§ **SUPPLIED TEXT**
::::::::

Book Image

Chef Cookbook - Third Edition

By : Matthias Marschall
Book Image

Chef Cookbook - Third Edition

By: Matthias Marschall

Overview of this book

Chef is a configuration management tool that lets you automate your more cumbersome IT infrastructure processes and control a large network of computers (and virtual machines) from one master server. This book will help you solve everyday problems with your IT infrastructure with Chef. It will start with recipes that show you how to effectively manage your infrastructure and solve problems with users, applications, and automation. You will then come across a new testing framework, InSpec, to test any node in your infrastructure. Further on, you will learn to customize plugins and write cross-platform cookbooks depending on the platform. You will also install packages from a third-party repository and learn how to manage users and applications. Toward the end, you will build high-availability services and explore what Habitat is and how you can implement it.
Table of Contents (15 chapters)

::::::::

§ **LISTED ENTRIES**
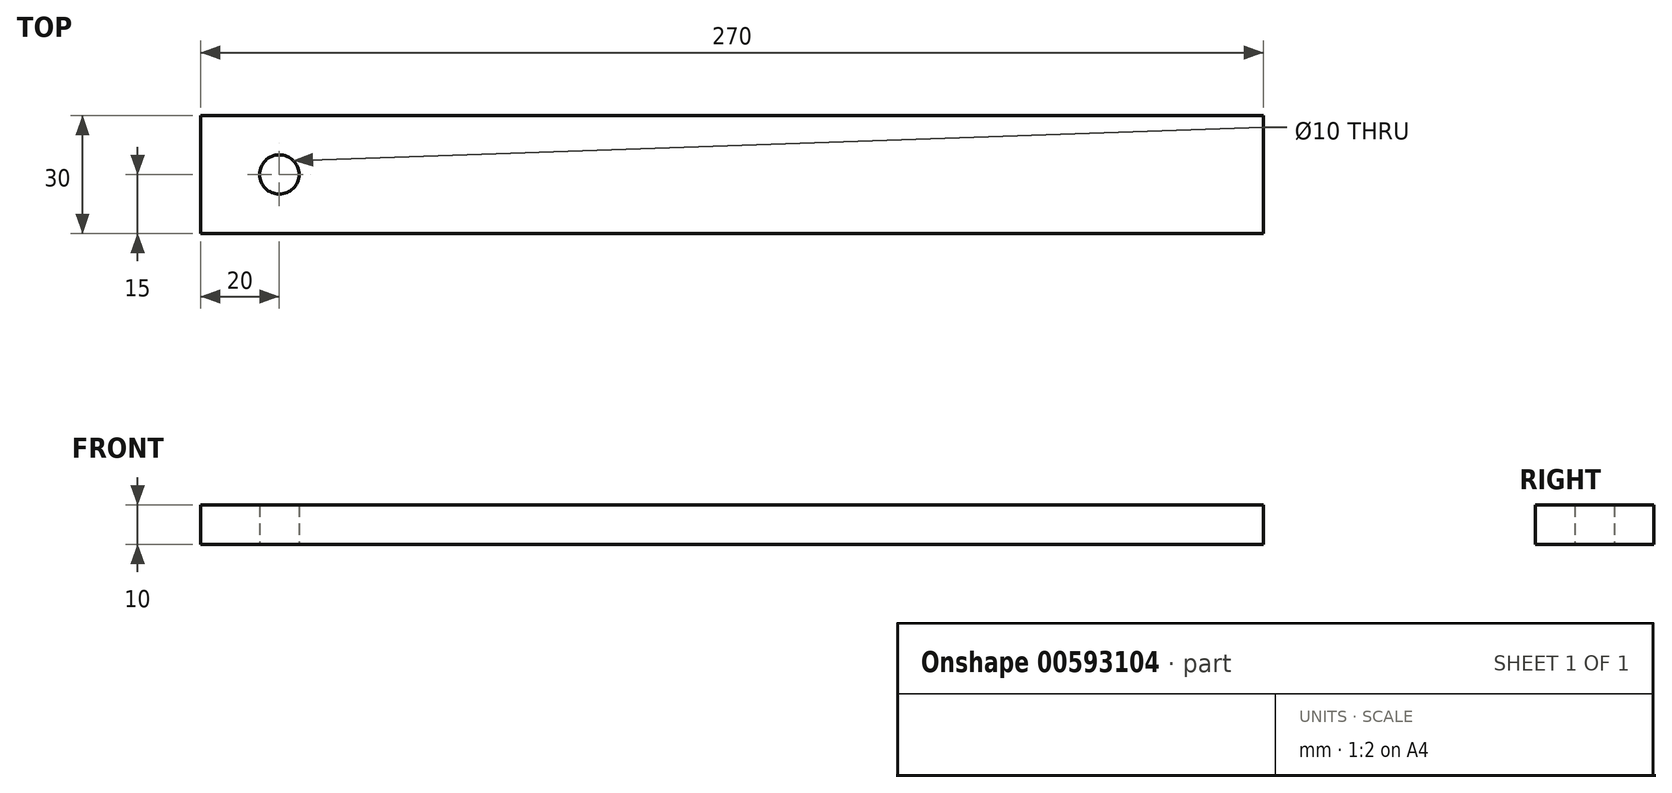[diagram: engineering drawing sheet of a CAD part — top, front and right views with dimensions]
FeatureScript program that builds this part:
annotation { "Feature Type Name" : "Feature", "Feature Type Description" : "" }
export const myFeature = defineFeature(function(context is Context, id is Id, definition is map)
    precondition{}
    {
        {
            var Q0;
            Q0=qCreatedBy(makeId("Top.planeOp"),FACE);
            var sketch = newSketch(context, id + "F0", { "sketchPlane" : qUnion([Q0])});
            skLineSegment(sketch, "E0.bottom", {"start": v(135, 15) * mm, "end": v(-135, 15) * mm});
            skLineSegment(sketch, "E0.top", {"start": v(135, -15) * mm, "end": v(-135, -15) * mm});
            skLineSegment(sketch, "E0.left", {"start": v(135, 15) * mm, "end": v(135, -15) * mm});
            skLineSegment(sketch, "E0.right", {"start": v(-135, 15) * mm, "end": v(-135, -15) * mm});
            skPoint(sketch, "E0.middle", {"position": v(0, 0) * mm});
            skCircle(sketch, "E1", {"center": v(-115, 0) * mm, "radius": 5 * mm});
            skSolve(sketch);
        }
        {
            var Q0;
            Q0=makeQuery(id+"F0.imprint","IMPRINT",FACE,{"disambiguationData":[TD([[makeQuery(id+"F0.imprint","IMPRINT",EDGE,{"derivedFrom":sQuery(id+"F0.wireOp",EDGE,"E0.bottom")}),1.0]])]});
            extrude(context, id + "F1", {"entities" : qUnion([Q0]), "depth" : 10 * mm, "offsetDistance" : 25 * mm});
        }
    });
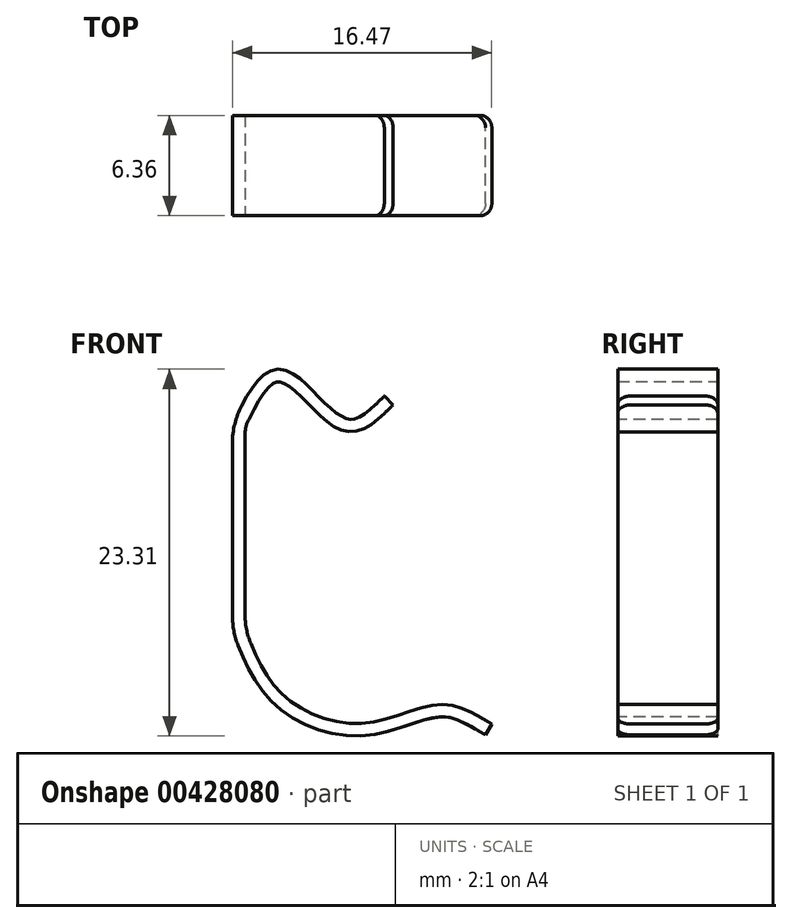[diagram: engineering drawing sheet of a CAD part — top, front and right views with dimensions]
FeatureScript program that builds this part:
annotation { "Feature Type Name" : "Feature", "Feature Type Description" : "" }
export const myFeature = defineFeature(function(context is Context, id is Id, definition is map)
    precondition{}
    {
        {
            var Q0;
            Q0=qCreatedBy(makeId("Front.planeOp"),FACE);
            var sketch = newSketch(context, id + "F0", { "sketchPlane" : qUnion([Q0])});
            skLineSegment(sketch, "E0", {"start": v(0, 2.92) * mm, "end": v(15.88, 2.92) * mm});
            skLineSegment(sketch, "E1", {"start": v(0, 25.4) * mm, "end": v(9.53, 25.4) * mm});
            skLineSegment(sketch, "E2", {"start": v(9.53, 25.4) * mm, "end": v(9.53, 22.23) * mm});
            skLineSegment(sketch, "E3", {"start": v(9.53, 22.23) * mm, "end": v(0, 22.23) * mm});
            skLineSegment(sketch, "E4", {"start": v(0, 25.4) * mm, "end": v(4.76, 25.4) * mm});
            skLineSegment(sketch, "E5", {"start": v(0, 22.23) * mm, "end": v(4.76, 22.23) * mm});
            skLineSegment(sketch, "E6", {"start": v(0, 22.23) * mm, "end": v(0, 25.4) * mm});
            skLineSegment(sketch, "E7", {"start": v(0, 23.81) * mm, "end": v(9.53, 23.81) * mm});
            skLineSegment(sketch, "E8", {"start": v(4.76, 25.4) * mm, "end": v(4.76, 22.23) * mm});
            skLineSegment(sketch, "E9", {"start": v(4.76, 22.23) * mm, "end": v(9.53, 22.23) * mm});
            skLineSegment(sketch, "E10", {"start": v(0, 2.92) * mm, "end": v(0, 9.27) * mm});
            skLineSegment(sketch, "E11", {"start": v(0, 2.92) * mm, "end": v(7.94, 2.92) * mm});
            skLineSegment(sketch, "E12", {"start": v(0, 2.92) * mm, "end": v(12.7, 2.92) * mm});
            skLineSegment(sketch, "E13", {"start": v(12.7, 2.92) * mm, "end": v(12.7, 4.11) * mm});
            skLineSegment(sketch, "E14", {"start": v(1.27, 2.92) * mm, "end": v(2.54, 2.92) * mm});
            skLineSegment(sketch, "E15", {"start": v(2.54, 2.92) * mm, "end": v(2.54, 4.83) * mm});
            skPoint(sketch, "E16.newPointB", {"position": v(0, 0) * mm});
            skPoint(sketch, "E17.newPointB", {"position": v(0, 25.4) * mm});
            skFitSpline(sketch, "E18", {"points": [v(0, 22.23) * mm, v(2.38, 25.4) * mm, v(4.76, 23.81) * mm, v(7.14, 22.23) * mm, v(9.53, 23.81) * mm], "startDerivative": vector(8.02, 16.16) * mm, "endDerivative": vector(9.97, 9.9) * mm});
            skFitSpline(sketch, "E19", {"points": [v(0, 9.27) * mm, v(2.54, 4.83) * mm, v(7.94, 2.92) * mm, v(12.7, 4.11) * mm, v(15.88, 2.92) * mm], "startDerivative": vector(6.89, -18.64) * mm, "endDerivative": vector(19.07, -10.97) * mm});
            skLineSegment(sketch, "E20", {"start": v(0, 9.27) * mm, "end": v(0, 14.29) * mm});
            skLineSegment(sketch, "E21", {"start": v(0, 14.29) * mm, "end": v(0, 22.23) * mm});
            skSolve(sketch);
        }
        {
            var Q0;
            Q0=qCreatedBy(makeId("Top.planeOp"),FACE);
            var Q1;
            Q1=sQuery(id+"F0.wireOp",VERTEX,"E20.end");
            cPlane(context, id + "F1", {"entities" : qUnion([Q0, Q1]), "cplaneType" : CPlaneType.PLANE_POINT, "offset" : 25.4 * mm, "width" : 152.4 * mm, "height" : 152.4 * mm});
        }
        {
            var Q0;
            Q0=qCreatedBy(id+"F1.planeOp",FACE);
            var sketch = newSketch(context, id + "F2", { "sketchPlane" : qUnion([Q0])});
            skPoint(sketch, "E22.0", {"position": v(0, 0) * mm});
            skLineSegment(sketch, "E23.bottom", {"start": v(-0.4, -3.17) * mm, "end": v(0.4, -3.17) * mm});
            skLineSegment(sketch, "E23.top", {"start": v(-0.4, 3.18) * mm, "end": v(0.4, 3.18) * mm});
            skLineSegment(sketch, "E23.left", {"start": v(-0.4, -3.17) * mm, "end": v(-0.4, 3.18) * mm});
            skLineSegment(sketch, "E23.right", {"start": v(0.4, -3.17) * mm, "end": v(0.4, 3.18) * mm});
            skSolve(sketch);
        }
        {
            var Q0;
            Q0=makeQuery(id+"F2.imprint","IMPRINT",FACE,{"disambiguationData":[TD([[makeQuery(id+"F2.imprint","IMPRINT",EDGE,{"derivedFrom":sQuery(id+"F2.wireOp",EDGE,"E23.bottom")}),1.0]])]});
            var Q1;
            Q1=sQuery(id+"F0.wireOp",EDGE,"E20");
            var Q2;
            Q2=sQuery(id+"F0.wireOp",EDGE,"E19");
            sweep(context, id + "F3", {"profiles" : qUnion([Q0]), "path" : qUnion([Q1, Q2])});
        }
        {
            var Q0;
            Q0=makeQuery(id+"F2.imprint","IMPRINT",FACE,{"disambiguationData":[TD([[makeQuery(id+"F2.imprint","IMPRINT",EDGE,{"derivedFrom":sQuery(id+"F2.wireOp",EDGE,"E23.bottom")}),1.0]])]});
            var Q1;
            Q1=sQuery(id+"F0.wireOp",EDGE,"E21");
            var Q2;
            Q2=sQuery(id+"F0.wireOp",EDGE,"E18");
            sweep(context, id + "F4", {"operationType" : NewBodyOperationType.ADD, "profiles" : qUnion([Q0]), "path" : qUnion([Q1, Q2])});
        }
        {
            var Q0;
            Q0=makeQuery(id+"F4.opSweep","MID_CAP_EDGE",EDGE,{"disambiguationData":[OSD([sQuery(id+"F0.wireOp",VERTEX,"E18.start"),sQuery(id+"F2.wireOp",EDGE,"E23.left")])],"capPos":1.0});
            var Q1;
            Q1=makeQuery(id+"F3.opSweep","MID_CAP_EDGE",EDGE,{"disambiguationData":[OSD([sQuery(id+"F0.wireOp",VERTEX,"E19.start"),sQuery(id+"F2.wireOp",EDGE,"E23.right")])],"capPos":1.0});
            var Q2;
            Q2=makeQuery(id+"F3.opSweep","MID_CAP_EDGE",EDGE,{"disambiguationData":[OSD([sQuery(id+"F0.wireOp",VERTEX,"E19.start"),sQuery(id+"F2.wireOp",EDGE,"E23.left")])],"capPos":1.0});
            fillet(context, id + "F5", {"entities" : qUnion([Q0, Q1, Q2]), "radius" : 5.08 * mm, "tangentPropagation" : true, "allowEdgeOverflow" : false});
        }
        {
            var Q0;
            Q0=makeQuery(id+"F4.opSweep","CAP_EDGE",EDGE,{"disambiguationData":[OSD([sQuery(id+"F0.wireOp",VERTEX,"E18.end"),sQuery(id+"F2.wireOp",EDGE,"E23.bottom")])],"isStart":false});
            var Q1;
            Q1=makeQuery(id+"F4.opSweep","CAP_EDGE",EDGE,{"disambiguationData":[OSD([sQuery(id+"F0.wireOp",VERTEX,"E18.end"),sQuery(id+"F2.wireOp",EDGE,"E23.top")])],"isStart":false});
            var Q2;
            Q2=makeQuery(id+"F3.opSweep","CAP_EDGE",EDGE,{"disambiguationData":[OSD([sQuery(id+"F0.wireOp",VERTEX,"E19.end"),sQuery(id+"F2.wireOp",EDGE,"E23.bottom")])],"isStart":false});
            var Q3;
            Q3=makeQuery(id+"F3.opSweep","CAP_EDGE",EDGE,{"disambiguationData":[OSD([sQuery(id+"F0.wireOp",VERTEX,"E19.end"),sQuery(id+"F2.wireOp",EDGE,"E23.top")])],"isStart":false});
            fillet(context, id + "F6", {"entities" : qUnion([Q0, Q1, Q2, Q3]), "radius" : 0.76 * mm, "allowEdgeOverflow" : false});
        }
        {
            var Q0;
            Q0=makeQuery(id+"F4.opSweep","MID_CAP_EDGE",EDGE,{"disambiguationData":[OSD([sQuery(id+"F0.wireOp",VERTEX,"E18.start"),sQuery(id+"F2.wireOp",EDGE,"E23.right")])],"capPos":1.0});
            fillet(context, id + "F7", {"entities" : qUnion([Q0]), "radius" : 2.3 * mm, "allowEdgeOverflow" : false});
        }
        {
            var Q0;
            {var subQ0=sQuery(id+"F0.wireOp",EDGE,"E1");Q0=makeQuery(id+"F0.imprint","IMPRINT",FACE,{"disambiguationData":[TD([[makeQuery(id+"F0.imprint","IMPRINT",EDGE,{"derivedFrom":subQ0}),-1.0]])]});}
            var sketch = newSketch(context, id + "F8", { "sketchPlane" : qUnion([Q0])});
            skFitSpline(sketch, "E24.0", {"points": [v(0.36, 22.05) * mm, v(0.73, 22.8) * mm, v(1.1, 23.56) * mm, v(1.66, 24.39) * mm, v(1.84, 24.61) * mm, v(2.18, 24.92) * mm, v(2.33, 24.99) * mm, v(2.64, 25.04) * mm, v(2.94, 24.92) * mm, v(3.67, 24.36) * mm, v(4.07, 23.95) * mm, v(4.88, 23.12) * mm, v(5.3, 22.7) * mm, v(6.15, 22.07) * mm, v(6.62, 21.82) * mm, v(7.67, 21.83) * mm, v(8.14, 22.09) * mm, v(9, 22.73) * mm, v(9.4, 23.14) * mm, v(9.8, 23.53) * mm]});
            skFitSpline(sketch, "E25.0", {"points": [v(9.26, 23) * mm, v(9.33, 23.07) * mm, v(9.47, 23.2) * mm, v(9.72, 23.44) * mm, v(9.8, 23.53) * mm, v(9.8, 23.53) * mm]});
            skSolve(sketch);
        }
        {
            var Q0;
            Q0=makeQuery(id+"F6.opFillet","BLEND_EDGE",EDGE,{"blendedFrom":[makeQuery(id+"F4.opSweep","CAP_EDGE",EDGE,{"disambiguationData":[OSD([sQuery(id+"F0.wireOp",VERTEX,"E18.end"),sQuery(id+"F2.wireOp",EDGE,"E23.bottom")])],"isStart":false}),makeQuery(id+"F4.opSweep","SWEPT_FACE",FACE,{"disambiguationData":[OSD([sQuery(id+"F0.wireOp",EDGE,"E18"),sQuery(id+"F2.wireOp",EDGE,"E23.right")])]})],"blendedInto":[makeQuery(id+"F4.opSweep","SWEPT_FACE",FACE,{"disambiguationData":[OSD([sQuery(id+"F0.wireOp",EDGE,"E18"),sQuery(id+"F2.wireOp",EDGE,"E23.right")])]})]});
            cPoint(context, id + "F9", {"entities" : qUnion([Q0]), "parameter" : 0.5});
        }
        {
            var Q0;
            Q0=sQuery(id+"F8.wireOp",VERTEX,"E25.0.start");
            var Q1;
            Q1=sQuery(id+"F8.wireOp",VERTEX,"E25.0.end");
            var Q2;
            Q2 = qCreatedBy(id + "F9" ,VERTEX);
            cPlane(context, id + "F10", {"entities" : qUnion([Q0, Q1, Q2]), "cplaneType" : CPlaneType.THREE_POINT, "offset" : 25.4 * mm, "width" : 152.4 * mm, "height" : 152.4 * mm});
        }
        {
            var Q0;
            Q0=qCreatedBy(id+"F10.planeOp",FACE);
            var sketch = newSketch(context, id + "F11", { "sketchPlane" : qUnion([Q0])});
            skPoint(sketch, "E26.0", {"position": v(22.7, 0.02) * mm});
            skPoint(sketch, "E27.0", {"position": v(23.45, 0.02) * mm});
            skFitSpline(sketch, "E28.0", {"points": [v(22.7, 0.03) * mm, v(22.8, 0.03) * mm, v(22.99, 0.03) * mm, v(23.33, 0.03) * mm, v(23.45, 0.03) * mm, v(23.45, 0.03) * mm]});
            skSolve(sketch);
        }
        {
            var Q0;
            Q0=makeQuery(id+"F4.opSweep","CAP_EDGE",EDGE,{"disambiguationData":[OSD([sQuery(id+"F0.wireOp",VERTEX,"E18.end"),sQuery(id+"F2.wireOp",EDGE,"E23.left")])],"isStart":false});
            cPoint(context, id + "F12", {"entities" : qUnion([Q0]), "parameter" : 0.5});
        }
        {
            var Q0;
            Q0=sQuery(id+"F11.wireOp",VERTEX,"E26.0");
            var Q1;
            Q1=sQuery(id+"F11.wireOp",VERTEX,"E27.0");
            var Q2;
            Q2 = qCreatedBy(id + "F12" ,VERTEX);
            cPlane(context, id + "F13", {"entities" : qUnion([Q0, Q1, Q2]), "cplaneType" : CPlaneType.THREE_POINT, "offset" : 25.4 * mm, "width" : 152.4 * mm, "height" : 152.4 * mm});
        }
        {
            var Q0;
            Q0=qCreatedBy(id+"F13.planeOp",FACE);
            var sketch = newSketch(context, id + "F14", { "sketchPlane" : qUnion([Q0])});
            skPoint(sketch, "E29.0", {"position": v(-9.26, 23) * mm});
            skLineSegment(sketch, "E30", {"start": v(-9.26, 23) * mm, "end": v(-9.28, 22.98) * mm});
            skSolve(sketch);
        }
    });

::::::::

§ **PROBLEM TO WORK ON**
Please update the Chef Cookbook overview starting at "Chef is a configuration" and ending at "can implement it.", swapping "master server" for "central server". The rows come from a separate source.

§ **WRITTEN ANSWER**
Chef is a configuration management tool that lets you automate your more cumbersome IT infrastructure processes and control a large network of computers (and virtual machines) from one central server. This book will help you solve everyday problems with your IT infrastructure with Chef. It will start with recipes that show you how to effectively manage your infrastructure and solve problems with users, applications, and automation. You will then come across a new testing framework, InSpec, to test any node in your infrastructure. Further on, you will learn to customize plugins and write cross-platform cookbooks depending on the platform. You will also install packages from a third-party repository and learn how to manage users and applications. Toward the end, you will build high-availability services and explore what Habitat is and how you can implement it.